И не собиралась умирать. Ее организм цеплялся за жизнь, как морской анемон за скалу. Ее насос внутри работал как швейцарские часы. «Поздравляю! У вашей матери сердце, как у спортсмена. Многие могли бы позавидовать», — сказал ей однажды кардиолог.
Флора приподняла мать.
— Вкусно, да? Ты заметила? Сегодня ночью в школу залезли. Все поломали. Тихо, тихо, ты подавишься. — Она вытерла салфеткой струйку смеси, стекавшую из уголка рта. — Теперь они сами убедятся в том, какие у них ученики. Бандиты. Они говорят о диалоге. А это хулиганье ночью залезает в школу…
Лючия Палмьери жадно сосала и смотрела неподвижным взглядом в угол комнаты.
— Бедная моя мамочка, приходится есть так рано… — Флора причесала щеткой длинные белые волосы матери. — Постараюсь вернуться побыстрее. А сейчас мне правда пора. Будь умницей. Отсоединив трубку катетера, она подняла с пола контейнер с мочой, поцеловала мать и вышла из комнаты. — Вечером будем тебя мыть. Хорошо?
47
Страх, который вчера вечером удалось прогнать, нагло разбудил его.
Пьетро Морони открыл один глаза и поймал в фокус большой будильник с Микки Маусом, весело тикавший на тумбочке.
Без десяти шесть.
«Ни за что не пойду сегодня в школу».
Он потрогал лоб, надеясь, что у него жар.
Лоб был холодным, как у покойника.
В маленькое окошко рядом с кроватью проникал лучик света, освещавший угол спальни. Брат спал. Подушка на голове. Длинная, белая, как мякоть трески, ступня торчала из-под одеяла.
Пьетро встал, сунул ноги в тапочки и пошел в туалет.
В туалете было холодно. Пар шел изо рта. Мочась, он протер рукой запотевшее стекло и глянул наружу.
Какая противная погода.
Небо было покрыто однородной массой облаков, мрачно нависших над мокрой деревней.
Когда случался сильный дождь, Пьетро садился в желтый школьный автобус. Остановка находилась почти в километре от дома (к Дому под фикусом не подъезжали, потому что дорога была вся в ямах). Его всегда провожал отец, но в основном пешком, под зонтиком. Если шел мелкий дождь, Пьетро надевал желтый плащ и резиновые сапоги и ехал в школу на велосипеде.

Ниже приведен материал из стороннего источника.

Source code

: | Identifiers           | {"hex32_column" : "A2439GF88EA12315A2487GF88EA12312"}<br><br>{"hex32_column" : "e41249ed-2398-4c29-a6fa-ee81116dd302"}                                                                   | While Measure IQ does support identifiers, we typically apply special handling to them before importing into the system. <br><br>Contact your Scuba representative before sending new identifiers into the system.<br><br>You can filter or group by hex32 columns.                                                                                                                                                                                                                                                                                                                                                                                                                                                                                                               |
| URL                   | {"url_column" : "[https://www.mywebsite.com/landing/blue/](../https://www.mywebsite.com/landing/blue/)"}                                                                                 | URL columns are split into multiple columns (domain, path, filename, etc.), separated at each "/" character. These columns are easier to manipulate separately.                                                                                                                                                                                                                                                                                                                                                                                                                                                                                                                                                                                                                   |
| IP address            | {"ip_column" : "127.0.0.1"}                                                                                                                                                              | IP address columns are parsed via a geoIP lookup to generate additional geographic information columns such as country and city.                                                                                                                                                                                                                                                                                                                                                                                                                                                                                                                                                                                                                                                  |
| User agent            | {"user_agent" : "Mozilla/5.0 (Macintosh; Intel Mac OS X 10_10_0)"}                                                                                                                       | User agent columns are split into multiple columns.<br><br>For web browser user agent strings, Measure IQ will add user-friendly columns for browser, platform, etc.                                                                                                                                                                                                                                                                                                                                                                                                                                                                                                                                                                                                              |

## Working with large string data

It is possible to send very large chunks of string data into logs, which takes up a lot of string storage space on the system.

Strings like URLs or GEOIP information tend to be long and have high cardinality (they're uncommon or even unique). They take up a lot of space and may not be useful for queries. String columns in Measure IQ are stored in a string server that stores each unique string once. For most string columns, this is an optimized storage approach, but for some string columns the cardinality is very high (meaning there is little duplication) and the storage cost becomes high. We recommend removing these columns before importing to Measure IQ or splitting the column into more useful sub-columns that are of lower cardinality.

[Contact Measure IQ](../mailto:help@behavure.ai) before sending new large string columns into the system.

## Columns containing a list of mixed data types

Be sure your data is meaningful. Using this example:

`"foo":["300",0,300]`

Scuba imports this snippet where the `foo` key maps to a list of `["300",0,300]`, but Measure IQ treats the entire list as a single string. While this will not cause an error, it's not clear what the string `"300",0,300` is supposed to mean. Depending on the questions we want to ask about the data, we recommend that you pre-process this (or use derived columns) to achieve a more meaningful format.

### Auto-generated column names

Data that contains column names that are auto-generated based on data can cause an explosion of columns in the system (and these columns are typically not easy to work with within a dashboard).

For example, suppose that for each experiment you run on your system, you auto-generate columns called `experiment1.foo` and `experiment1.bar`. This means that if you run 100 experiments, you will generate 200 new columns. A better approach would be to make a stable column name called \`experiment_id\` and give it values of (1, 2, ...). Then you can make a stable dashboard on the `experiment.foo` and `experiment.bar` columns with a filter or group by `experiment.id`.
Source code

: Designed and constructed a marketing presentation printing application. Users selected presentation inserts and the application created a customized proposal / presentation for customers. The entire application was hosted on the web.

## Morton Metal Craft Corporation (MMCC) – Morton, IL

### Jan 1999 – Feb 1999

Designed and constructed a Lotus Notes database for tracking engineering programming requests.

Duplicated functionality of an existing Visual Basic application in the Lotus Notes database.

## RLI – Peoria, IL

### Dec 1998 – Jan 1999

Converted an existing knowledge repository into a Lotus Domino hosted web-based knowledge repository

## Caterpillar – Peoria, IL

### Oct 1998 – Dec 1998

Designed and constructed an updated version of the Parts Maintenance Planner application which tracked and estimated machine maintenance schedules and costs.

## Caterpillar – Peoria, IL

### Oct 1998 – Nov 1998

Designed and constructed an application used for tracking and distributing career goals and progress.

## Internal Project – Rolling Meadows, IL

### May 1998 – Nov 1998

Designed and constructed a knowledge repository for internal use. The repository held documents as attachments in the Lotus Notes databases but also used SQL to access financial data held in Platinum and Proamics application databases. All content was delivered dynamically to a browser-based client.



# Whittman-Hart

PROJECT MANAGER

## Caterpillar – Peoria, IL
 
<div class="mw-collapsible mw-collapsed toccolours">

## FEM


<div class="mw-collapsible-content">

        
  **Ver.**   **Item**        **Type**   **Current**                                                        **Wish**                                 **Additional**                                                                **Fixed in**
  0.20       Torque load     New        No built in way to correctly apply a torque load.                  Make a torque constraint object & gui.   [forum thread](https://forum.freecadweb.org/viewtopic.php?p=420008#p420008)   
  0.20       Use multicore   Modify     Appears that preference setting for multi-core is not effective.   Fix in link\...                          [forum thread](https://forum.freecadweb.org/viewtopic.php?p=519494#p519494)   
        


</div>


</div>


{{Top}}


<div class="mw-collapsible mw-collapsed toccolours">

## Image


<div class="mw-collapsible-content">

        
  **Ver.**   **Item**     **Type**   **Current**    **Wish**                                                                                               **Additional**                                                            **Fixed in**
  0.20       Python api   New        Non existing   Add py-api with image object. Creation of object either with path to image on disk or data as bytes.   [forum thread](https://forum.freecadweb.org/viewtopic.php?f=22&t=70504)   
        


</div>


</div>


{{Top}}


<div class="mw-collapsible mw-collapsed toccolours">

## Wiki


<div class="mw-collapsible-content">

Мама уже спустилась на кухню.
Оттуда был слышен стук кастрюль и поднимался запах жареного.
Загор лаял.
Пьетро выглянул в окно.
Отец в дождевике возился в загоне, он брал мешки с цементом, лежавшие у собачьей конуры. Сидевший на цепи Загор скулил, прыгал по грязи, вилял хвостом, старясь привлечь внимание.
Рассказать ему?
Отец не удостаивал животное взглядом, словно его и не было, поднимал один мешок, взваливал на плечо, потом, опустив голову, скидывал его в прицеп трактора и возвращался за следующим мешком.
Может, надо рассказать ему? Рассказать все, сказать, что его заставили залезть в школу.
«Папа, извини, мне надо кое-что тебе сказать, вчера…»
Нет.
Он чувствовал, что отец не поймет и разозлится. Очень разозлится.
А если он узнает потом, разве не будет хуже?
«Но я же не виноват».
Он как следует отряхнул член и помчался в комнату.
Надо прекратить думать, что он не виноват. Это ничего не меняет, даже все осложняет. Надо прекратить думать о школе. Надо спать.
— Ох, кошмар какой, — пробормотал он и снова прыгнул в теплую постель.
Стиральная машинаСтранная это штука — вина.
Пьетро пока еще не понял, как она устроена.
Везде, в школе, в Италии, во всем мире, если ты что-то сделал не так, что-то, чего делать нельзя, в общем, какую-нибудь глупость, ты виноват и тебя накажут.
Справедливость должна быть устроена так, чтобы каждый отвечал за то, в чем виноват. Однако в отношении него все обстояло не совсем так.
Пьетро это понял еще маленьким.
В его доме вина обрушивалась с небес, как метеорит. Иногда, довольно часто, она падала на тебя, а иногда, черт знает почему, от нее удавалось ускользнуть.
В общем, лотерея.
И зависело все от того, что отцу взбредет в голову.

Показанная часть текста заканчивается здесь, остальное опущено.